(SOURCE DATA begins)

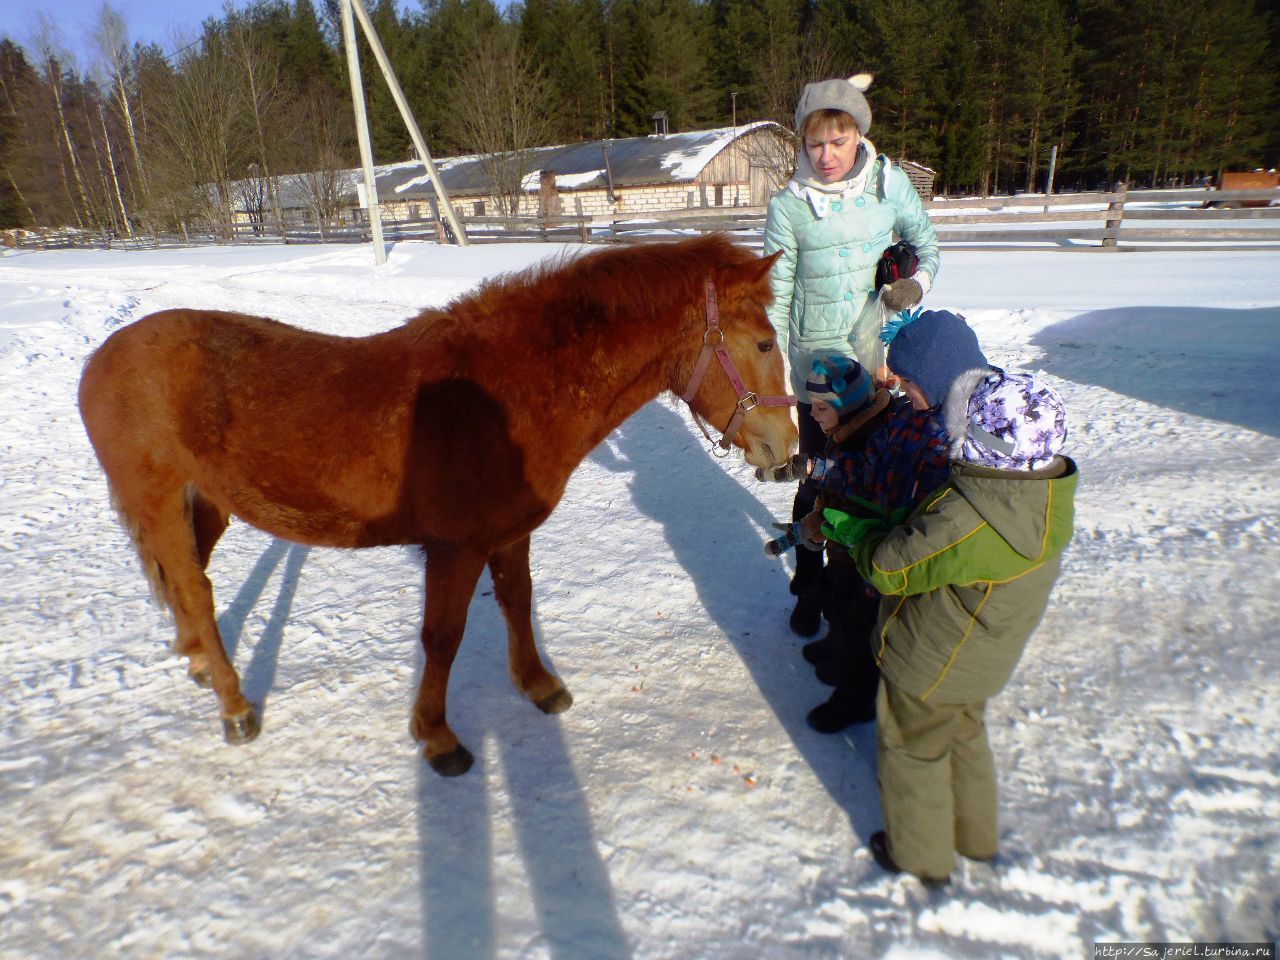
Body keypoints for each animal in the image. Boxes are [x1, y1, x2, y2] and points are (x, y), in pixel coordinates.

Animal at [77, 236, 788, 778]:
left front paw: (539, 686)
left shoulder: (509, 535)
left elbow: (518, 603)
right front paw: (438, 737)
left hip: (206, 504)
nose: (785, 449)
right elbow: (442, 639)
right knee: (194, 590)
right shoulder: (455, 549)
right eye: (763, 343)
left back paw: (199, 661)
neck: (505, 393)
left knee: (185, 580)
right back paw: (235, 708)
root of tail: (104, 356)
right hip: (159, 500)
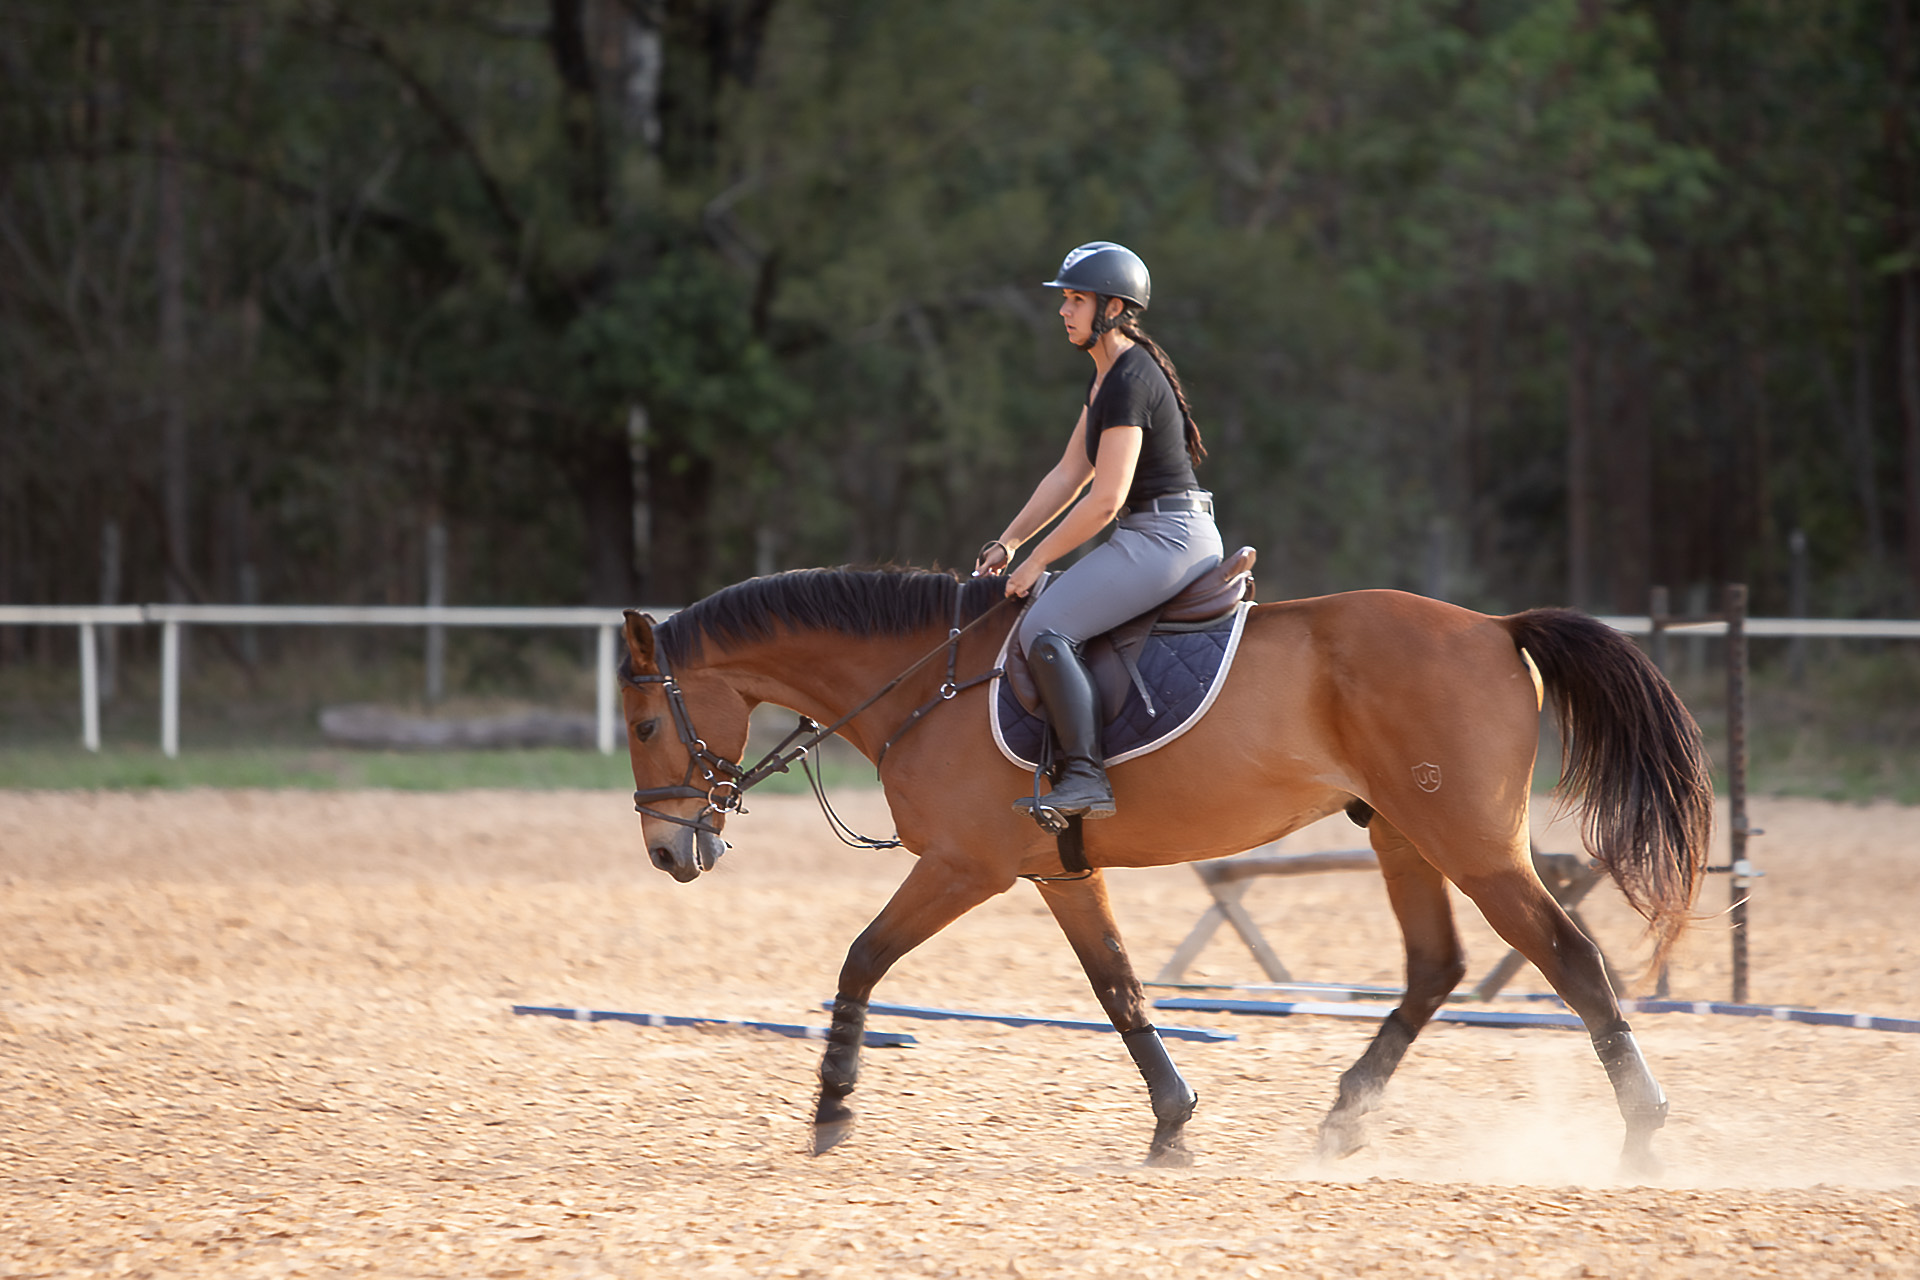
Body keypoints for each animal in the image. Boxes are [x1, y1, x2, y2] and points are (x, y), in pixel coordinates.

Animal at [615, 565, 1712, 1174]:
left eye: (641, 723)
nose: (668, 852)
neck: (925, 681)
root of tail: (1493, 627)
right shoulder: (1059, 873)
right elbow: (1121, 989)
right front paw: (1173, 1125)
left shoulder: (964, 867)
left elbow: (860, 959)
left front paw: (834, 1104)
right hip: (1402, 834)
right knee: (1435, 966)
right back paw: (1342, 1118)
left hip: (1473, 844)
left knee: (1571, 959)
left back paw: (1645, 1132)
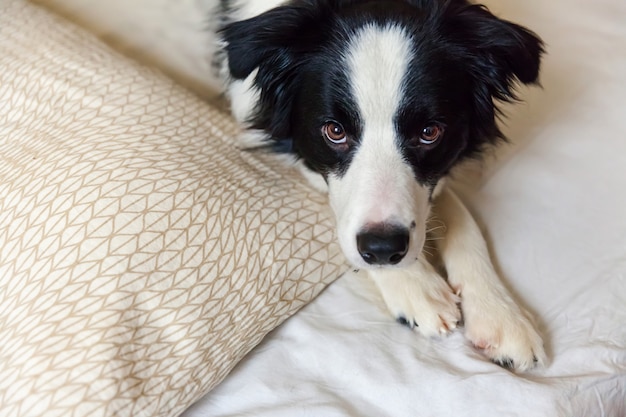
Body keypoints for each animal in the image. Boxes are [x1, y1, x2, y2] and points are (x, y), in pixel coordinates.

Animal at [207, 0, 544, 370]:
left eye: (429, 132)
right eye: (334, 131)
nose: (383, 249)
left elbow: (462, 219)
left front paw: (501, 313)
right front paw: (417, 286)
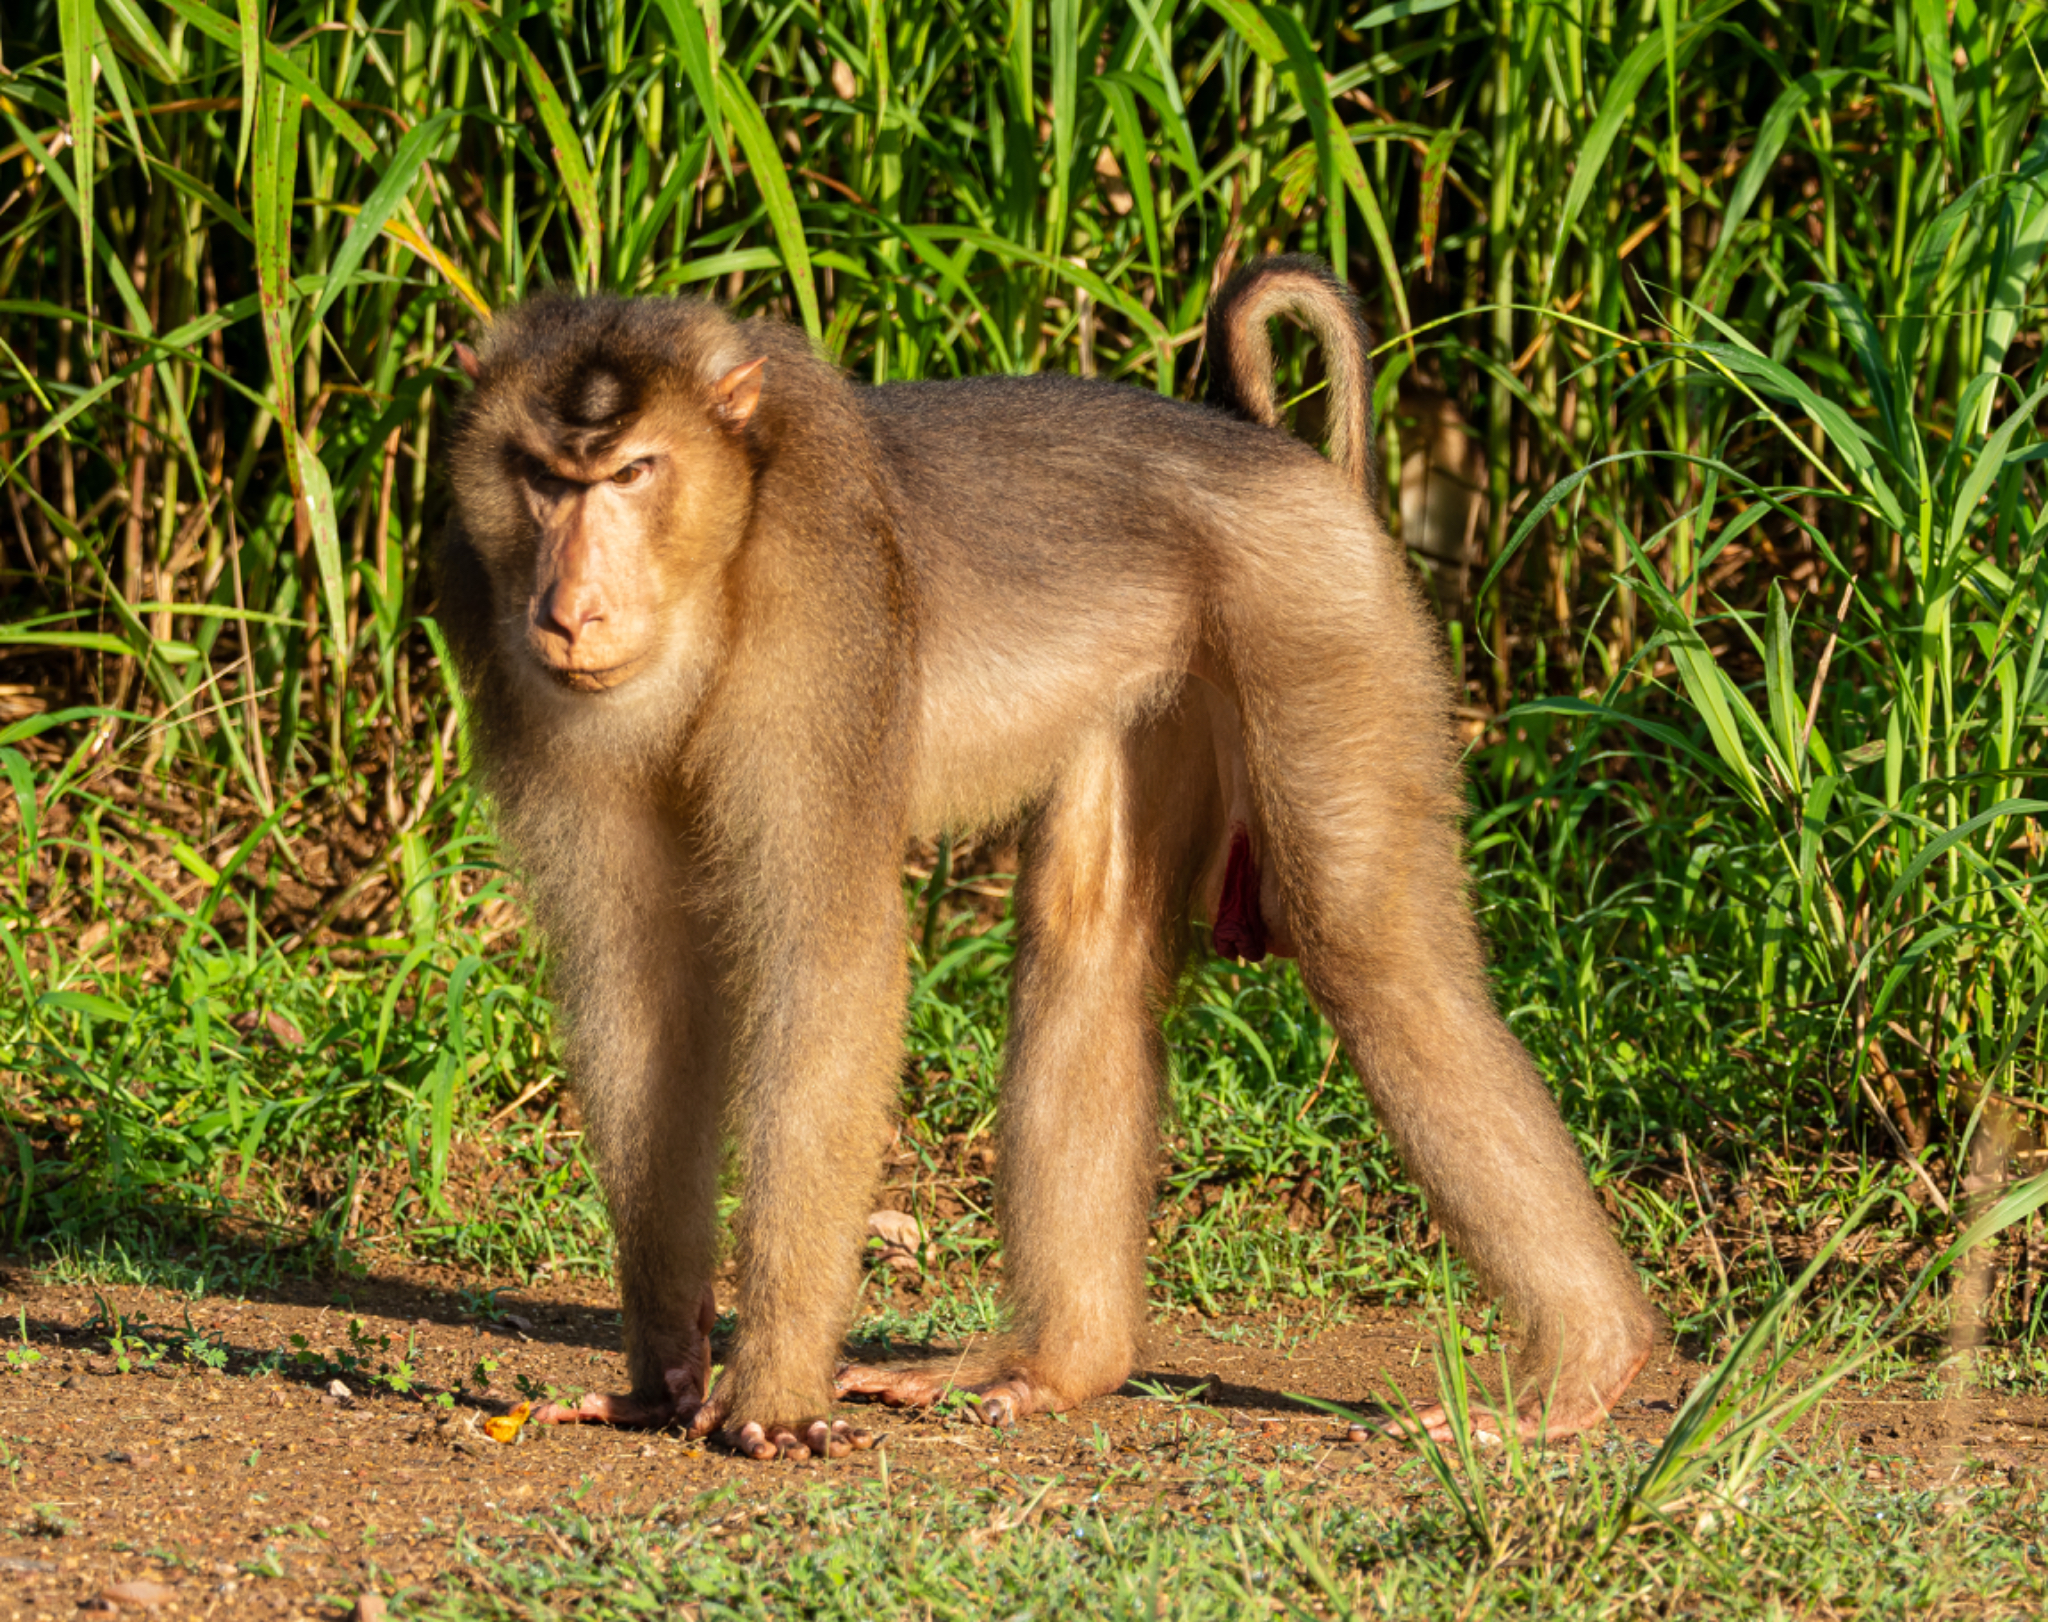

(SOURCE DATA ends)

Restate word for word the lines that begin at the one containing "left shoulder: (964, 867)" and end with the final line of the records. Pictures stay out.

left shoulder: (964, 867)
left elbow: (860, 959)
left front paw: (834, 1104)
right hip: (1402, 834)
right knee: (1435, 966)
right back paw: (1342, 1118)
left hip: (1473, 844)
left knee: (1571, 959)
left back paw: (1645, 1132)
Body keypoints for each animal in the image. Boxes are [x1, y1, x2, y2] and points are (x, y), in pixel coordinates.

Animal at [207, 0, 544, 370]:
left eye: (429, 132)
right eye: (334, 131)
nose: (383, 249)
left elbow: (462, 219)
left front paw: (501, 313)
right front paw: (417, 286)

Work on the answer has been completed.